1. De inhoud van de bestreden beslissing
De Minister heeft klagers verzoek tot het tijdelijk verlaten van de inrichting in het kader van strafonderbreking afgewezen.

2. De standpunten
Klager heeft aangevoerd dat zijn verzoek tot het tijdelijk verlaten van de inrichting ten onrechte is afgewezen. Dit heeft hij als volgt toegelicht. Artikel 21 lid 1 van de Regeling tijdelijk verlaten van de inrichting vermeldt dat klagers aanwezigheid
noodzakelijk dient te zijn, en dus niet absoluut noodzakelijk zoals de Minister stelt. Wanneer het gaat om een sterfgeval als genoemd in artikel 24 van deze regeling, blijkt zelfs noodzaak geen criterium te zijn. Daar staat alleen dat incidenteel
verlof
verleend kan worden voor een sterfgeval. Klager heeft er uiteindelijk voor gekozen om strafonderbreking aan te vragen, omdat voor zijn aanwezigheid bij de begrafenis meer dan één dag nodig is. Verder blijkt uit de toelichting bij artikel 21 dat
incidenteel verlof in beginsel mogelijk is voor alle categorieën gedetineerden, ongeacht hun titel tot vrijheidsbeneming of het voor de gedetineerden vereiste beveiligingsniveau. Hiermee is de motivatie tot het weigeren van de strafonderbreking
voldoende weerlegd, maar ook klagers detentieverleden geeft geen aanleiding om hem niet in aanmerking te laten komen voor strafonderbreking. Er zijn dan ook geen weigeringsgronden voor verlofverlening van toepassing. Daarnaast is klagers strafrestant
zodanig dat hij reeds een aanvraag voor doorplaatsing naar een beperkt beveiligde inrichting heeft ingediend.

Namens de Minister is de bestreden beslissing als volgt toegelicht. In de beslissing is aangegeven dat zowel de inrichting als het openbaar ministerie tegen verlening van strafonderbreking zijn. Klager is namelijk in eerste aanleg veroordeeld en de
vrees bestaat/bestond dat klager gezien de opgelegde straf en boete van € 80.000= en het nog lopende hoger beroep zich aan de detentie zou onttrekken bij een vertrek naar Curaçao. Deze argumenten zijn voldoende reden om de strafonderbreking af te
wijzen. Achteraf bekeken had het openbaar ministerie met de inrichting een besluit kunnen/moeten nemen. Klager is namelijk veroordeeld in eerste aanleg en in een dergelijk geval wordt klager aangemerkt als zijnde een preventief ingesloten gedetineerde.
Het openbaar ministerie wordt in een dergelijke situatie geacht wel – of geen schorsing toe te kennen en de zaak met de directeur van de inrichting verder af te handelen. Bij een tijdelijk verlaten van de inrichting voor minder dan 24 uur was dit
wellicht anders geweest, vooral als het openbaar ministerie en de inrichting niet op dezelfde lijn zitten.
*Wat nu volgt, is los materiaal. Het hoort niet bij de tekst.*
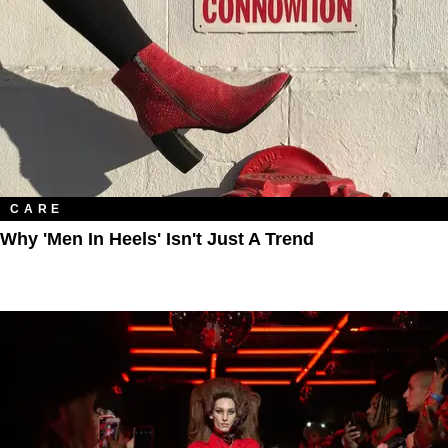
CARE
Why 'Men In Heels' Isn't Just A Trend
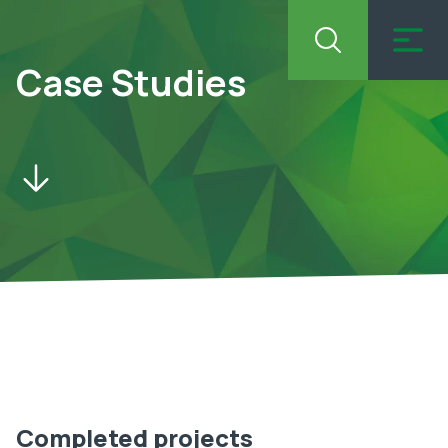
Case Studies
Completed projects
Op klagers verlofaanvraag zijn de volgende adviezen uitgebracht. De directeur van de gevangenis Veenhuizen heeft negatief geadviseerd ten aanzien van de verlofaanvraag. De advocaat-generaal bij het ressortparket te ‘s Gravenhage heeft aangegeven
bezwaar
te hebben tegen verlofverlening.

3. De beoordeling
Klager is sedert 23 mei 2004 gedetineerd. Hij is in eerste aanleg veroordeeld tot een gevangenisstraf van zes jaar met aftrek, wegens deelname aan een criminele organisatie. Thans is de zaak in hoger beroep aanhangig bij het gerechtshof te ’s
Gravenhage.

Op grond van artikel 34 van de Regeling tijdelijk verlaten van de inrichting, hierna de Regeling, kan strafonderbreking worden verleend wegens zodanig bijzondere omstandigheden in de persoonlijke sfeer, dat niet kan worden volstaan met een andere vorm
van verlof. Ingevolge artikel 36 juncto 24, eerste lid, van de Regeling kan strafonderbreking worden verleend voor een bezoek in verband met het overlijden van een ouder van de gedetineerde. Het tweede lid van dat artikel bepaalt dat het bezoek kan
bestaan uit het bijwonen van de uitvaart, een rouwbezoek dan wel een bezoek aan graf of columbarium. Artikel 5, eerste lid, van de Regeling bepaalt dat de Minister in bijzondere omstandigheden kan toestaan dat de gedetineerde aan wie strafonderbreking
is verleend in het buitenland verblijft. In de toelichting op dit artikel staat dat te denken valt aan gevallen waarin de levenspartner, een ouder of een kind van de gedetineerde overleden is.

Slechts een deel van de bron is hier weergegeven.